How will we pay for it? I don’t know. How do we pay for every other right? For guns. For the free press? For freedom of Religion? We’ll find a way. How do we keep this right from becoming oppression? I don’t know. How do we keep guns and freedom of speech and freedom of religion from becoming oppression?
Those are just details. Big ones, sure. But just details nonetheless. Just like every other right.
If we agree that healthcare is a right, a basic human right of not just all Americans but of all people, then we’ll find a way. We’ll figure it out. We’ll keep figuring it out, just like every other right.
And it matters.
It does.
Because right now, right this very minute, as I write this, as you read it, as the world wonders at Donald Trump’s next Tweet, and Congress chases after threats to the Republic, and the crises of the day fills the headlines, right now, a handful of powerful men are secreted away from the public eye, working in confidence, working in collusion with those who profit from misery, deciding the fate of healthcare in America.
I don’t know for certain what their priorities are, because healthcare is not a right and as such their motivations are secret and I as a citizen am not entitled to know. You are not entitled to know. They’ve locked the doors and they are deciding our fate. And from their track records I am forced to guess that the focus of this law is not my rights, not your rights, not the rights of humanity.
No, I am forced to suspect this committee’s priorities are money and privilege.
And I suspect that this law they are currently penning will reflect that when it finally emerges into the light of day.
And that is the point of this entire essay.
That, that right there, is the point of the question.

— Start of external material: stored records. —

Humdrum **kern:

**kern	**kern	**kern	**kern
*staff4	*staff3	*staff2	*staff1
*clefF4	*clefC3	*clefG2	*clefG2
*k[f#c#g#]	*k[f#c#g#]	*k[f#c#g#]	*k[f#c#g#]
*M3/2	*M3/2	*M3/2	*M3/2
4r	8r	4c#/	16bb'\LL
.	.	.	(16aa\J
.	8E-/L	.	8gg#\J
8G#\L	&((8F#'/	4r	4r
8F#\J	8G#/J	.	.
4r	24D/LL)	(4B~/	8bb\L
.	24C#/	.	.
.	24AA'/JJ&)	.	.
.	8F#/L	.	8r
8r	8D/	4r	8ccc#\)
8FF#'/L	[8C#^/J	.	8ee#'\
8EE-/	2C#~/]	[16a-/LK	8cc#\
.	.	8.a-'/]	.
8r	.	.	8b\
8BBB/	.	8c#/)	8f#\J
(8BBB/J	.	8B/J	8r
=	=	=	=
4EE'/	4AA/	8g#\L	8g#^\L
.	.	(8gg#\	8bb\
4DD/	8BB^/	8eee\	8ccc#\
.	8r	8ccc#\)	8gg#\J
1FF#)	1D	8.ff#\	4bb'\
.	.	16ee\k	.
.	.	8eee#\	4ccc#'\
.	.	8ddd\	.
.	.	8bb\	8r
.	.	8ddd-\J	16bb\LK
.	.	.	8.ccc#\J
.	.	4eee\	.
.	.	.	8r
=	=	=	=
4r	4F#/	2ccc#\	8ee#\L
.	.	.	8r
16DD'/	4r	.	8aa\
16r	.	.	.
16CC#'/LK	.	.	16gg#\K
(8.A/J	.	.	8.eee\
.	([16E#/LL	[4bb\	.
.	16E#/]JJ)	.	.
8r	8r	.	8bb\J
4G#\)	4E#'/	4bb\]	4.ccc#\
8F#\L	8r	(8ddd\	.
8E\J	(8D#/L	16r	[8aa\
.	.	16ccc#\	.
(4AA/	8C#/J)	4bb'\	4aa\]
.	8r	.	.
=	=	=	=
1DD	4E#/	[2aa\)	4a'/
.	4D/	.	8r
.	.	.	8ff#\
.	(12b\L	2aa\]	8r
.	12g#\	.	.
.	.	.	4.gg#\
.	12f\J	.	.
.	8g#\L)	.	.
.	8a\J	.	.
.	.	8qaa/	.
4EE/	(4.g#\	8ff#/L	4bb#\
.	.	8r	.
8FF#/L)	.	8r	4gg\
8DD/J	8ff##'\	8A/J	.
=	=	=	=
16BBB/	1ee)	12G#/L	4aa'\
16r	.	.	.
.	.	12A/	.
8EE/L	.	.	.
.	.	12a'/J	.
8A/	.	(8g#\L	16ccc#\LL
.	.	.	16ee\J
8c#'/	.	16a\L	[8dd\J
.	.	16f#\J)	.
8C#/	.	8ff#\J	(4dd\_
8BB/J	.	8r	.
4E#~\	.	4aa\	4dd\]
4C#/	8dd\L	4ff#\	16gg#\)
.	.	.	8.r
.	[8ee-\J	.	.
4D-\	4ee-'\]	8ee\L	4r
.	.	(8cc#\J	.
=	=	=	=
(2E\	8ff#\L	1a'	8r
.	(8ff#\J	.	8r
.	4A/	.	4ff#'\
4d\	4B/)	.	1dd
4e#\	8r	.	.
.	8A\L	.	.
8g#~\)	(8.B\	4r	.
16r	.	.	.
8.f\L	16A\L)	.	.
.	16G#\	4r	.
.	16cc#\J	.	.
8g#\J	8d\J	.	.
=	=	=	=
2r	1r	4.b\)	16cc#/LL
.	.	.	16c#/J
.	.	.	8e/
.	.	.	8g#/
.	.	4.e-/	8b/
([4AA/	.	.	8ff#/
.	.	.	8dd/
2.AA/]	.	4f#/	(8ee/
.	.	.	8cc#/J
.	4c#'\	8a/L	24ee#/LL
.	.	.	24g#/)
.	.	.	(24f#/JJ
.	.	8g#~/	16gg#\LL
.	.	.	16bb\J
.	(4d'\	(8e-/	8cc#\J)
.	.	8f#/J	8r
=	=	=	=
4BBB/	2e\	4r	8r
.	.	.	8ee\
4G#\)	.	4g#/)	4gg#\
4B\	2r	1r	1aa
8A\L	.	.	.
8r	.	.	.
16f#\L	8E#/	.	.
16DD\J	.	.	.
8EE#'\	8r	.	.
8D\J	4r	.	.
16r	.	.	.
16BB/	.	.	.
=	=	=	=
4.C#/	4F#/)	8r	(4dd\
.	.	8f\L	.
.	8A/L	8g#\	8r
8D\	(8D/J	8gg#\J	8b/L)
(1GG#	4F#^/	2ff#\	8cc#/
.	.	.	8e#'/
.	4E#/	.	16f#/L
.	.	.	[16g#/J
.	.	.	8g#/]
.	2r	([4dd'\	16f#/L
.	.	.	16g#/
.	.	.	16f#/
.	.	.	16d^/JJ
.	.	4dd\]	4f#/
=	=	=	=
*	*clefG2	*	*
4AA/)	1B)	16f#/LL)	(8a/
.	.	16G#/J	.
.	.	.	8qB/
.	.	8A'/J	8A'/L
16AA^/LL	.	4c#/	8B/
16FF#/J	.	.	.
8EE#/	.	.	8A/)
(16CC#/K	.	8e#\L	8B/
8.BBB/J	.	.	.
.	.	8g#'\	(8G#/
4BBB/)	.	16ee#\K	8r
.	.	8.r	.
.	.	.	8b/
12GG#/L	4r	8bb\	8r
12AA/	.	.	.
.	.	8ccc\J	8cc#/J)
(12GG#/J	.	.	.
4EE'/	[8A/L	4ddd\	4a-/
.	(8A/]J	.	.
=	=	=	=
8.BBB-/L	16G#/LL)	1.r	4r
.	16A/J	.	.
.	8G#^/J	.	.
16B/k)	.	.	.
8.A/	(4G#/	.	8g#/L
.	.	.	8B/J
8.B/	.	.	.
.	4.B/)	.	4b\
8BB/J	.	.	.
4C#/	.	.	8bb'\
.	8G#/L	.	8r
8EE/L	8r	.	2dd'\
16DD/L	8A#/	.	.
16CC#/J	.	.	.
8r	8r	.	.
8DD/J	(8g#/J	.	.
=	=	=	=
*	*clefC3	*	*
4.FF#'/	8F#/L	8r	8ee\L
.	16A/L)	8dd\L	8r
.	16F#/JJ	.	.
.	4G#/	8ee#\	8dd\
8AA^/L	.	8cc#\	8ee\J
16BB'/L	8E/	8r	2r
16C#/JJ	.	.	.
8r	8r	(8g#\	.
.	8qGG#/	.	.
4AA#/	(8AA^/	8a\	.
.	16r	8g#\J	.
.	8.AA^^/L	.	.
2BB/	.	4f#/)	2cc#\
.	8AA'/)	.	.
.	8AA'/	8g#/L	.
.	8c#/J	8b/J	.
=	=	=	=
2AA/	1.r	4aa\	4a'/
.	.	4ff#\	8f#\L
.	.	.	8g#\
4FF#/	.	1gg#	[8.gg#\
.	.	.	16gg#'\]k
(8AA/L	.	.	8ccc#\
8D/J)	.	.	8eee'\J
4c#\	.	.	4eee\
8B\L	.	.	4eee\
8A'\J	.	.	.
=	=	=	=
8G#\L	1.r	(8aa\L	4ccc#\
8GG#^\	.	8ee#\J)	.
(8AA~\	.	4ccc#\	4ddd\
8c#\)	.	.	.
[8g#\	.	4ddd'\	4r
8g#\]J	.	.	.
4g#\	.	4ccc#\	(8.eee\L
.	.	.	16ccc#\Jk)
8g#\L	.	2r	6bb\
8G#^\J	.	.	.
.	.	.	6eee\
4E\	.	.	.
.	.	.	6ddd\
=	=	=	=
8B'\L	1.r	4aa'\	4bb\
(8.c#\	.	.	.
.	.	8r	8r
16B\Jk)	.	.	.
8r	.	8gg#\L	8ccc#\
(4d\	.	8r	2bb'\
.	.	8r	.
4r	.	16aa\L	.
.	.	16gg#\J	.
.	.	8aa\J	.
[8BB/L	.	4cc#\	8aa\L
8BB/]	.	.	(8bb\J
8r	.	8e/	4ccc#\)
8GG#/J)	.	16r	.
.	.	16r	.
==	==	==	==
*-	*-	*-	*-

Because when healthcare is not a right, then it becomes a privilege doled out by a handful of powerful men hidden away from accountability and the consequences of their actions. You don’t even have the right to question them.
And you had better damned well hope that when it comes, you and those you love are privileged enough to be on the right side of the line.
And that those men don’t one day move the line.
And that you never lose your privilege.
Is healthcare a right? Yes or no. Everything is just details.
But some of those details will kill you.
Correction: Originally the article said Hillary Clinton was First Lady in the 1980s. That has been corrected to the 1990s.